戏班子要招待的“客人老爷们”是什么些人,众人不至于不知道,蒋玉菡夫妇两个得怎么招呼伺候那些人,他们也不敢猜测,自然不忍心责怪袭人为了招呼那些人耽误了找宝玉——何况,如今袭人又算他们家什么人呢,便是全然袖手旁观,也没人能说她什么。只是袭人自己舍不得昔日的情分罢了。她如今全然仰仗着蒋玉菡过活,蒋玉菡的出身,王夫人是顶顶瞧不起的,便是如今,他的营生也不足为官家挂齿,然而虎落平阳,去年年底的时候贾家也受过蒋氏夫妇的接济,如今也只得好言劝袭人道:“你是顶好的,是我们对不住你,如今虽然我焦虑宝玉,却也实在不忍心见你也跟着伤心忙碌,若是因此让你们夫妻生了嫌隙,就更过意不去了。

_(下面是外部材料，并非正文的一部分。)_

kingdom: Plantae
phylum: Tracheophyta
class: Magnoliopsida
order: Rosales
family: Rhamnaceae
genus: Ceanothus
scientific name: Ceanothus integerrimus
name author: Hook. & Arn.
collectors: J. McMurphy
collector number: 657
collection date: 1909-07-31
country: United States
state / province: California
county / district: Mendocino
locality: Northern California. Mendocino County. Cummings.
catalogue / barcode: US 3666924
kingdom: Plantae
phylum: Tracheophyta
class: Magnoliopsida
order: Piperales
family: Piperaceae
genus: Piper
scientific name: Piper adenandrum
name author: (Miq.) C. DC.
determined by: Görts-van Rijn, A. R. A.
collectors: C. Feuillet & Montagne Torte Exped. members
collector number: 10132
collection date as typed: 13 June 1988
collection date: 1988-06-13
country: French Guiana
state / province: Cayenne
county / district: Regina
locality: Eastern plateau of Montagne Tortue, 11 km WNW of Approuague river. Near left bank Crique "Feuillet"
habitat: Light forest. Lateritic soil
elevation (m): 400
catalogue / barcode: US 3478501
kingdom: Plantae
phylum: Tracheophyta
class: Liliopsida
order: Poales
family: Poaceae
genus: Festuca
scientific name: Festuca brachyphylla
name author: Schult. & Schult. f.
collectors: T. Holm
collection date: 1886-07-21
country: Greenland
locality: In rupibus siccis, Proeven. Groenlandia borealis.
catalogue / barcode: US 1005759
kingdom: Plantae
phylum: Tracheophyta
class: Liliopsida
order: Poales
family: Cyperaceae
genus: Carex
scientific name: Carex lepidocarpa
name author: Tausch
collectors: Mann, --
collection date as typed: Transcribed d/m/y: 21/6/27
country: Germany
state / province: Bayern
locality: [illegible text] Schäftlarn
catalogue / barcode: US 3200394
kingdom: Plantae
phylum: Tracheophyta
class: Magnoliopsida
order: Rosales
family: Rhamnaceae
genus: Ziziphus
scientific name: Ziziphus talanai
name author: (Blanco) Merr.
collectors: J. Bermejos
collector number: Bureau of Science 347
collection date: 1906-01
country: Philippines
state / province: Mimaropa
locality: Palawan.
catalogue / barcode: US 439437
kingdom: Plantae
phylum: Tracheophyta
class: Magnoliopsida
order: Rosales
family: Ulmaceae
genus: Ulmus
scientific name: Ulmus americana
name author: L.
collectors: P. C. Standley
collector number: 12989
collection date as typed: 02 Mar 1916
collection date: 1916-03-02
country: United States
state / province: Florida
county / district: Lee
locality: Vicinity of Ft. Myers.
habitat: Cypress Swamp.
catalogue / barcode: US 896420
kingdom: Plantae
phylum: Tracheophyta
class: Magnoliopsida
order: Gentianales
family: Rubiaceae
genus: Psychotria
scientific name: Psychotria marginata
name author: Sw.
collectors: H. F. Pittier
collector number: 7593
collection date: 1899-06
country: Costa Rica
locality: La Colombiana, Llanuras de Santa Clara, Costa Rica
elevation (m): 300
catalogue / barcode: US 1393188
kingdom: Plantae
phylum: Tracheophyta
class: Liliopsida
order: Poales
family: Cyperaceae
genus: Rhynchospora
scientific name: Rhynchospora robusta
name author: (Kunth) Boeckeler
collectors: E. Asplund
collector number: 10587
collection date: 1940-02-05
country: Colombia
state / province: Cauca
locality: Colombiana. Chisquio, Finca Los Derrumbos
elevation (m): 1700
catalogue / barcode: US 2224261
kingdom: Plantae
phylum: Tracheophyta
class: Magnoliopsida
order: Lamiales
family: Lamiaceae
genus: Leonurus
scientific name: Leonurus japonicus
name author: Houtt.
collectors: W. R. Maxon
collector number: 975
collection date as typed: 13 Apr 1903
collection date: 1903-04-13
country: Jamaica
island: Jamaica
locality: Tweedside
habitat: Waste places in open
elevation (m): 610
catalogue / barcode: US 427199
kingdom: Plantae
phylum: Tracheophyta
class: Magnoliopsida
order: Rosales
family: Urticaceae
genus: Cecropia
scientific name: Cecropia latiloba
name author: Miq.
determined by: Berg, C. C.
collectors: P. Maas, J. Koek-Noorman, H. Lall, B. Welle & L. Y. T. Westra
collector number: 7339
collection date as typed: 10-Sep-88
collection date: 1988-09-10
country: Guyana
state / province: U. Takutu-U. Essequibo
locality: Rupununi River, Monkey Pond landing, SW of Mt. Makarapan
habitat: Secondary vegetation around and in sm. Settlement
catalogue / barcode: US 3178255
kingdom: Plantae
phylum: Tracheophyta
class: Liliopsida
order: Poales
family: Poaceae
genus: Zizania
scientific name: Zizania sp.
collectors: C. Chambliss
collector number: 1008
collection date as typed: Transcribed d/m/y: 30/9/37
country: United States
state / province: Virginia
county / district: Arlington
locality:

”
袭人低下头,眼眶微红,半晌才道:“我们家老爷也是受过宝二爷恩惠的人,他一直是支持我寻宝二爷的。”
这话倒是说得王夫人老脸一红。蒋玉菡就是昔日忠顺王府的琪官之事,怕折了袭人的面子,谁也没放到明面上说过,但谁不心知肚明呢?他从前委身于人的过去,对一个如今自立门户、娶妻立业的男儿来说,还有些不堪,和宝玉的“旧相识”,也不是多好听的事。而且真的说起来,当年忠顺王府的长使来荣国府寻人,也不过略威胁了一句,宝玉便把蒋玉菡藏身的地儿交代了,实在算不上有情有义。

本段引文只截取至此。